CMS and the VA have claims data for individuals receiving military healthcare, Medicare, or Medicaid services. These claims show the medical services that patients received. In addition, all-payer claims databases at the state level contain claims on Medicaid and commercially insured patients
The FDA has clinical trial readouts and other data from clinical trials, which can be linked with claims data and other data sets to identify characteristics of patients who may be super responders or more likely to have adverse events
HRSA and the Indian Health Service have data on the healthcare received by and health outcomes of underrepresented groups, who are less likely to be participants in traditional clinical trials
NCHS has mortality data, which is crucial for understanding patient outcomes
The IRS, as well as the Department of Labor, Department of Education, the Department of Housing and Urban Development, and many others, have data on the socioeconomic determinants of health that may influence a patient’s likelihood to develop cancer and access the appropriate treatment
The Environmental Protection Agency has data on environmental hazards that may increase an individual’s chance of developing cancer

Realizing the Power of Public Health Data

The gaps in today’s system have been made clear by the COVID-19 pandemic. The inability for the CDC to link data across state public health agencies impeded the CDC’s ability to create dashboards to understand case loads across various geographies. Instead, the Johns Hopkins COVID-19 dashboard became the authoritative source for COVID-19 case numbers, as it efficiently aggregated the disparate state-level data silos.

To be clear, these gaps are driven by the inability to link data rather than gaps in data collection efforts. Each government agency and initiative has made foundational investments in collecting and understanding data in order to provide the most effective and efficient services to its constituents.

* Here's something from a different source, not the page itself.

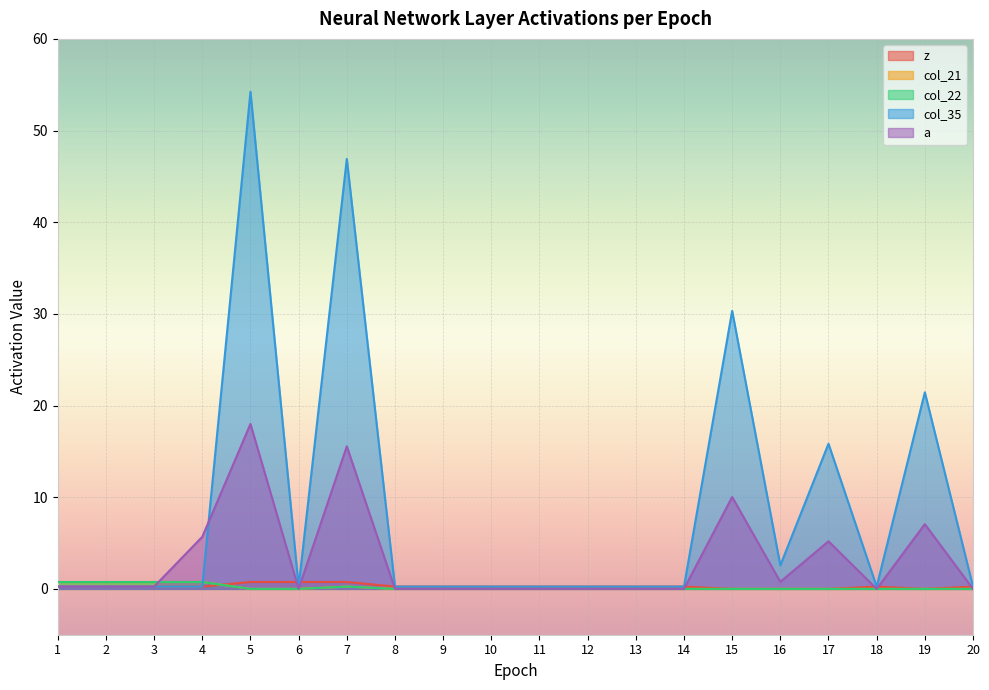

Between which two adjacent categories do a and col_22 first intersect?

3 and 4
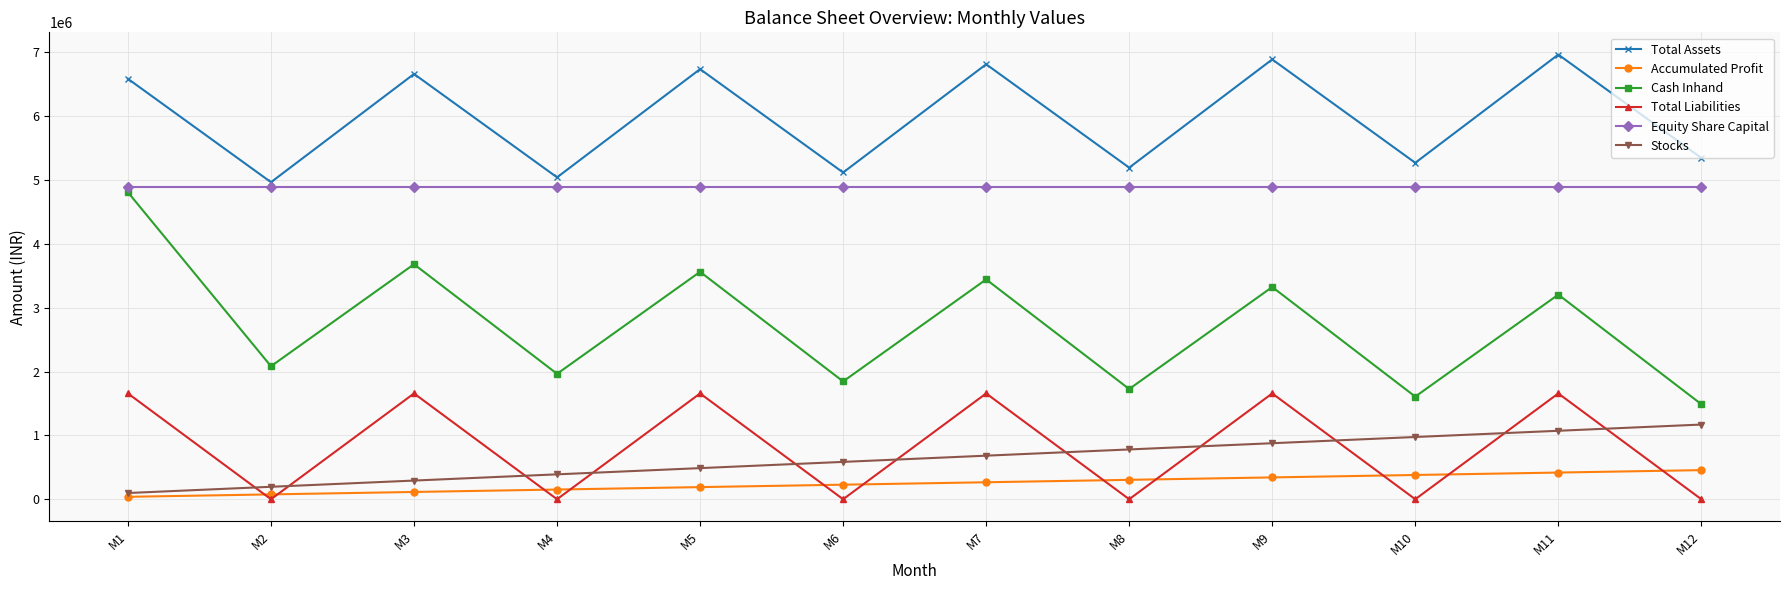

What is the value of the Equity Share Capital point at the 12th from the left?

4890600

Today, this data collection at the federal level is governed by the Paperwork Reduction Act, which requires federal agencies to develop information collection requests for any data gathering process. As a result, the federal government has an inventory of data sets that have been collected over time and can easily analyze which data sets should be connected to one another. Connecting these data sets would also reduce the burden of data gathering activities on the public, one of the main goals of the Paperwork Reduction Act.

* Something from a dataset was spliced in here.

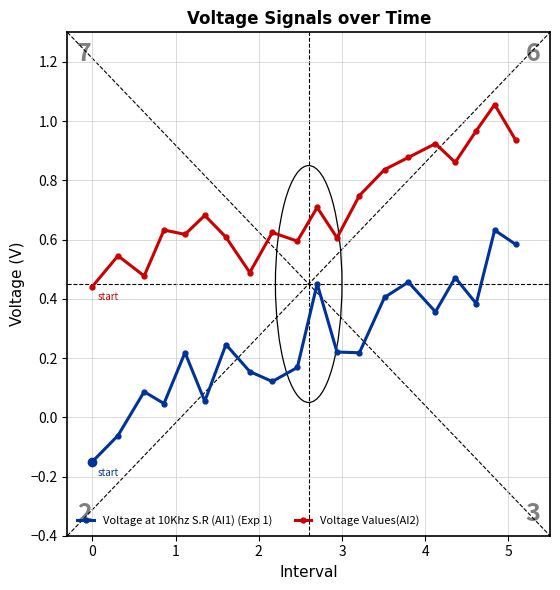

Which series has the largest total across all categories?

Voltage Values(AI2)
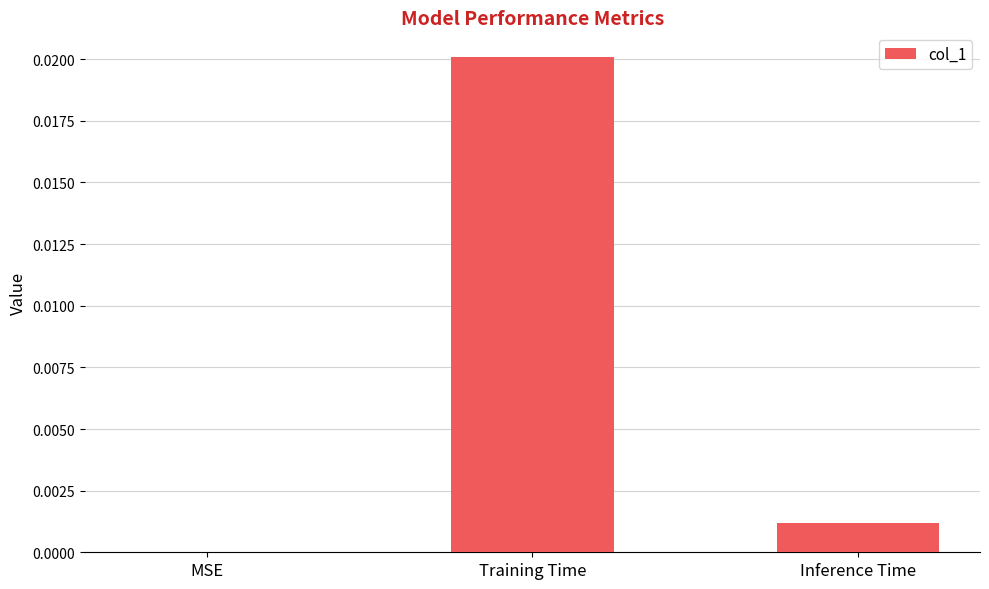

How many values are above zero?

2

The next step to unlocking the power of this data is to link it across data sets in a privacy-protecting manner, which will enable researchers and policymakers to answer basic, foundational questions about how to best provide healthcare services today. Privacy-protecting data linkage across data sets will enable researchers to connect existing data sets to answer pressing questions with minimal need for additional data collection, and ensure that patients receive the benefits of linked data without compromising their privacy.

Public institutions have taken the first steps towards unlocking the power of linked data. For example, N3C, the National COVID-19 Cohort Collaborative, is linking data from disparate clinical sites to speed research into the COVID-19 pandemic. The All of Us program has linked data across fragmented EHR records to understand which types of patients are more likely to receive fragmented or incomplete care.

If more government institutions make their data linkable with other government institutions, we can dramatically increase the speed at which researchers can find answers to questions about the COVID-19 pandemic. But the power of linked data is not confined to this pandemic; instead, linked data can be used to ensure that patient cohorts are well understood in their complexity, so that targeted and meaningful interventions can be made to improve public health for the many chronic conditions prevalent in the United States. Solving the government health data fragmentation challenge, while still protecting patient privacy, will dramatically improve patient outcomes across the United States and the world.